Elzy slammed the drink, a fresh one replaced it immediately, and she told me how her brother was working alone in the kitchen one morning. He’d just removed trays of cakes from the oven and was sampling one when Uncle Buddy showed up. My uncle berated Elzy’s brother for using his bare hands, delivering a blistering speech on kitchen hygiene, and her brother flipped off Uncle Buddy and told him to go to hell. That’s when Uncle Buddy made the mistake of shoving him. Elzy’s brother beat him to his knees but my uncle wouldn’t stay down, and Elzy’s face changed to something that was not self-assurance or rage, but horror.
“Buddy was on the ground, struggling to get up, and my brother charged him,” she said slowly, her words tinged with revulsion. “At the last minute, Buddy grabbed his ankle.
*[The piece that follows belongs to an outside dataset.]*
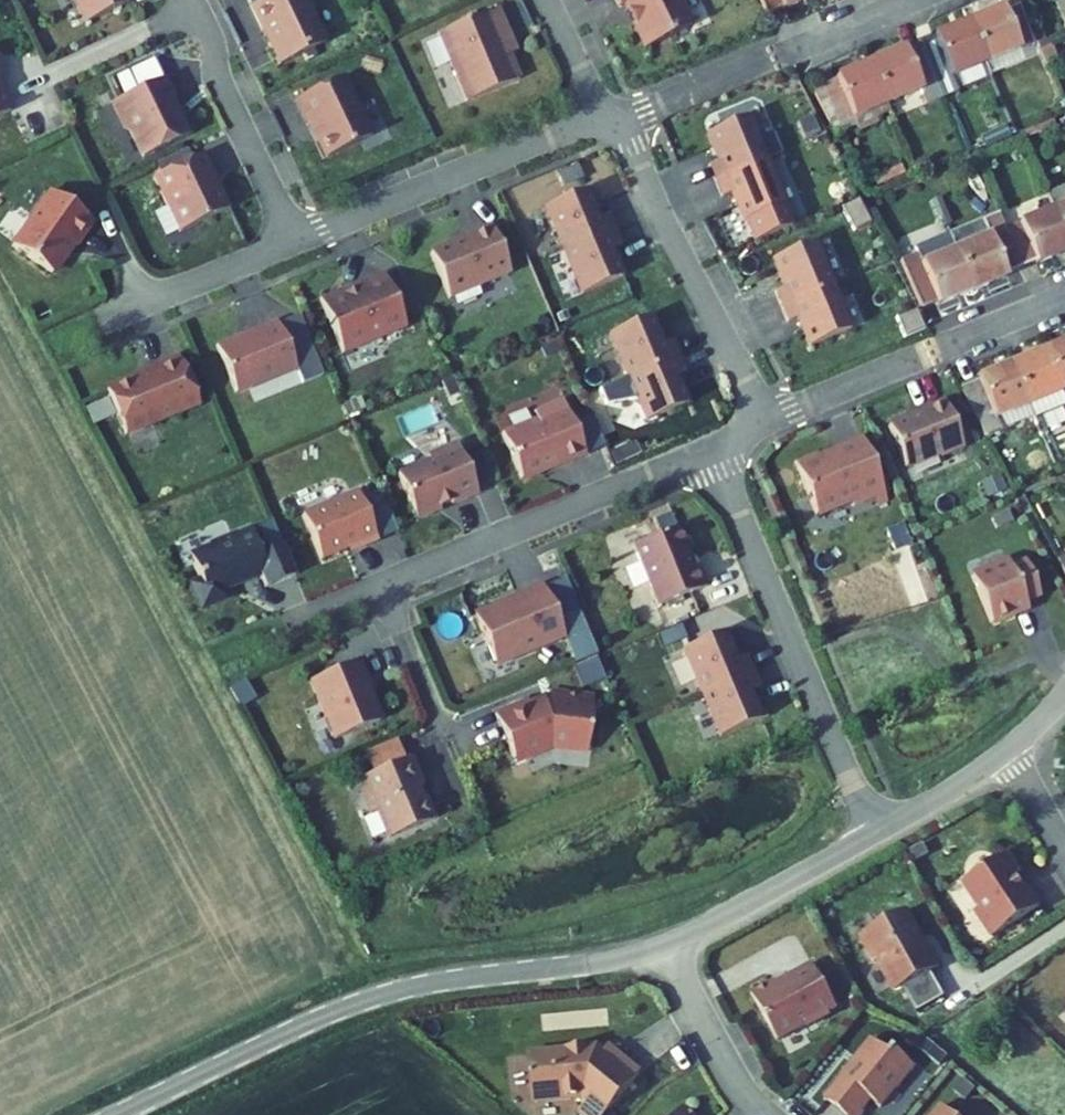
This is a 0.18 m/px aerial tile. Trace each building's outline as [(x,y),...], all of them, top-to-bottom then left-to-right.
[(86,23),(131,2),(130,0),(75,0),(86,23)] [(280,66),(315,49),(322,31),(314,28),(306,12),(311,9),(313,9),(309,0),(263,0),(251,6),(263,31),(266,30),(272,42),(269,43),(280,66)] [(645,49),(691,27),(678,0),(616,0),(619,6),(625,3),(645,49)] [(767,16),(782,9),(783,11),(810,0),(760,0),(767,16)] [(1064,26),(1064,0),(1062,0),(1055,3),(1064,26)] [(985,65),(1020,50),(1035,44),(1018,5),(1003,11),(1002,9),(968,24),(985,65)] [(439,33),(467,102),(519,80),(512,63),(510,64),(506,56),(498,36),(508,32),(498,8),(439,33)] [(314,28),(322,31),(311,9),(306,12),(314,28)] [(920,46),(941,98),(991,78),(989,75),(985,65),(968,24),(934,38),(935,40),(920,46)] [(327,43),(322,31),(315,49),(327,43)] [(506,56),(516,51),(508,32),(498,36),(506,56)] [(1034,39),(1039,50),(1047,46),(1043,35),(1034,39)] [(920,92),(925,105),(941,98),(920,46),(905,52),(904,50),(870,65),(887,106),(920,92)] [(1040,51),(1044,61),(1054,57),(1050,46),(1040,51)] [(989,75),(1023,61),(1020,50),(985,65),(989,75)] [(812,91),(836,136),(856,128),(852,120),(887,106),(870,65),(836,79),(837,81),(812,91)] [(318,138),(328,158),(372,136),(344,76),(296,99),(309,126),(315,123),(320,134),(318,138)] [(130,77),(116,83),(123,98),(137,91),(130,77)] [(130,131),(143,158),(192,135),(180,110),(177,112),(171,100),(175,99),(165,78),(137,91),(123,98),(113,103),(126,129),(130,131)] [(10,112),(0,92),(0,91),(0,117),(10,112)] [(858,134),(878,125),(876,120),(890,114),(887,106),(852,120),(856,128),(858,134)] [(709,165),(716,181),(766,160),(748,117),(708,133),(720,161),(709,165)] [(983,149),(1009,138),(1005,128),(979,139),(983,149)] [(187,152),(158,166),(161,174),(191,160),(187,152)] [(161,174),(154,177),(180,232),(225,211),(216,192),(213,190),(216,182),(203,154),(191,160),(161,174)] [(716,181),(722,197),(733,193),(744,221),(785,204),(766,160),(716,181)] [(502,191),(509,217),(545,208),(538,182),(502,191)] [(1047,195),(1053,210),(1064,205),(1064,187),(1047,195)] [(546,207),(564,250),(616,229),(609,213),(599,218),(587,189),(546,207)] [(50,192),(13,246),(52,274),(65,256),(64,253),(71,243),(74,246),(75,246),(76,246),(77,246),(78,245),(94,222),(50,192)] [(934,199),(944,225),(949,223),(939,197),(934,199)] [(1064,238),(1064,205),(1053,210),(1064,238)] [(1035,263),(1036,265),(1064,253),(1064,238),(1053,210),(1004,231),(1020,269),(1035,263)] [(955,251),(972,292),(1007,278),(1006,276),(1020,269),(1004,231),(997,214),(948,234),(955,251)] [(492,226),(432,254),(450,299),(511,274),(492,226)] [(616,229),(564,250),(582,294),(623,277),(612,249),(622,245),(616,229)] [(948,234),(915,248),(918,255),(922,265),(955,251),(948,234)] [(775,291),(782,307),(833,285),(815,242),(774,259),(786,287),(775,291)] [(937,304),(938,306),(972,292),(955,251),(922,265),(918,255),(901,262),(921,311),(937,304)] [(320,299),(343,354),(407,328),(384,274),(356,286),(357,288),(346,293),(345,289),(320,299)] [(833,285),(782,307),(788,322),(799,318),(810,346),(851,329),(833,285)] [(296,368),(305,365),(298,349),(314,343),(302,314),(277,323),(296,368)] [(547,319),(537,315),(530,330),(541,335),(547,319)] [(611,333),(629,377),(680,356),(674,340),(663,344),(652,316),(611,333)] [(217,346),(236,393),(296,368),(277,323),(250,335),(251,337),(241,341),(239,337),(217,346)] [(314,343),(298,349),(311,380),(327,374),(314,343)] [(543,348),(547,358),(560,352),(556,343),(543,348)] [(1045,351),(1062,392),(1064,391),(1064,343),(1045,351)] [(1034,418),(1064,406),(1064,399),(1062,392),(1045,351),(1012,365),(1034,418)] [(680,356),(629,377),(647,421),(688,403),(676,375),(687,371),(680,356)] [(107,391),(126,436),(199,405),(179,357),(150,369),(148,372),(150,377),(139,381),(136,380),(107,391)] [(978,380),(979,382),(961,389),(986,438),(1034,418),(1012,365),(978,380)] [(344,404),(349,415),(365,409),(360,397),(344,404)] [(502,434),(521,480),(586,456),(563,401),(534,413),(537,419),(502,434)] [(889,426),(906,467),(938,454),(940,457),(963,447),(944,401),(889,426)] [(795,463),(817,515),(853,500),(856,506),(876,499),(885,495),(863,440),(831,453),(833,458),(821,464),(817,454),(795,463)] [(478,494),(457,446),(427,458),(429,462),(398,475),(416,520),(440,510),(440,508),(451,503),(452,505),(478,494)] [(621,451),(625,461),(636,457),(631,446),(621,451)] [(983,483),(989,497),(1005,490),(1000,476),(983,483)] [(367,496),(372,508),(382,504),(377,492),(367,496)] [(304,515),(322,560),(348,549),(358,545),(360,549),(378,542),(358,493),(304,515)] [(876,499),(879,506),(888,502),(885,495),(876,499)] [(632,547),(657,607),(707,586),(700,569),(695,571),(677,528),(632,547)] [(889,535),(896,550),(911,544),(905,529),(889,535)] [(261,575),(266,588),(296,575),(284,545),(260,555),(250,531),(238,535),(237,534),(190,555),(201,581),(193,585),(203,608),(226,598),(223,591),(261,575)] [(348,549),(350,553),(360,549),(358,545),(348,549)] [(1025,603),(1040,597),(1025,562),(1010,568),(1008,562),(971,577),(990,624),(1013,615),(1013,613),(1026,607),(1025,603)] [(566,578),(544,587),(565,638),(576,664),(598,655),(566,578)] [(535,650),(565,638),(544,587),(519,597),(520,600),(500,609),(499,606),(474,616),(495,664),(534,648),(535,650)] [(659,635),(665,648),(681,641),(676,628),(659,635)] [(685,648),(703,692),(754,671),(747,655),(737,659),(726,631),(685,648)] [(369,685),(360,660),(311,680),(336,740),(381,721),(372,701),(369,699),(364,688),(369,685)] [(754,671),(703,692),(721,735),(761,719),(750,690),(760,686),(754,671)] [(588,748),(594,698),(553,692),(552,699),(545,698),(530,704),(525,702),(496,714),(515,760),(524,756),(526,759),(552,748),(581,752),(588,748)] [(423,785),(411,757),(363,777),(367,787),(361,790),(371,814),(377,811),(389,838),(434,819),(425,798),(423,799),(418,787),(423,785)] [(1020,874),(1008,857),(964,886),(981,912),(979,918),(994,941),(1041,909),(1031,894),(1026,894),(1018,882),(1020,874)] [(907,915),(860,941),(874,965),(881,968),(893,989),(905,992),(907,991),(932,977),(941,972),(932,955),(925,955),(918,944),(921,939),(907,915)] [(774,986),(752,999),(778,1045),(807,1030),(808,1032),(838,1013),(812,968),(790,980),(788,986),(778,993),(774,986)] [(940,992),(932,977),(907,991),(915,1005),(940,992)] [(827,1104),(840,1114),(863,1114),(864,1114),(872,1104),(883,1112),(917,1072),(895,1053),(891,1058),(873,1044),(827,1104)] [(524,1056),(527,1109),(579,1107),(580,1114),(622,1114),(619,1052),(524,1056)] [(955,1092),(965,1101),(974,1090),(963,1082),(955,1092)]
My brother tripped, lost his balance, and fell face-first onto a white-hot, overturned cake pan stamped with the Rispoli
Oh my God, I thought, feeling my spine freeze, that means Ski Mask Guy is. .
“Poor Kevin,” Elzy said mournfully. “Half of his beautiful face, his neck, and his vocal cords. It drove him to the brink of insanity and he had to go. . away. Years later, when he escaped from the. . hospital. . I broke out too, from my existence, and we reunited,” she said, blowing her nose into a cocktail napkin. She put on a smile that would’ve startled a snake and said, “And here we are.”
“Here we are,” I said, seizing control of the rapidly rising ghiaccio furioso just as I’d done with Uncle Buddy, trying with all of my strength to focus it across the table. Elzy blinked rapidly behind the cat’s-eye glasses as I said, “But where’s my family? What have you done with them?”
To my great surprise, she ceased blinking and chuckled. “Who knows? Maybe dead in the ground somewhere. Worm food first and then gone forever.”
As she spoke, I felt a little electrical storm break across my head and shoulders.
The cold fury popped and faded, and I was flooded with exhaustion.
I sat back heavily, struggling even to hold up my head.
“I’ll be damned. So you’re the one who got the gift,” Elzy said, staring at me with curiosity. “Even though you and your brother both have blue eyes, I never would’ve guessed it would be you. Amazing how sexist we’re all trained to be. Even I naturally assumed that a man would get the power.” She sighed and said, “By the way, it doesn’t affect me.”
I shook my head, confused, and she sat forward smiling.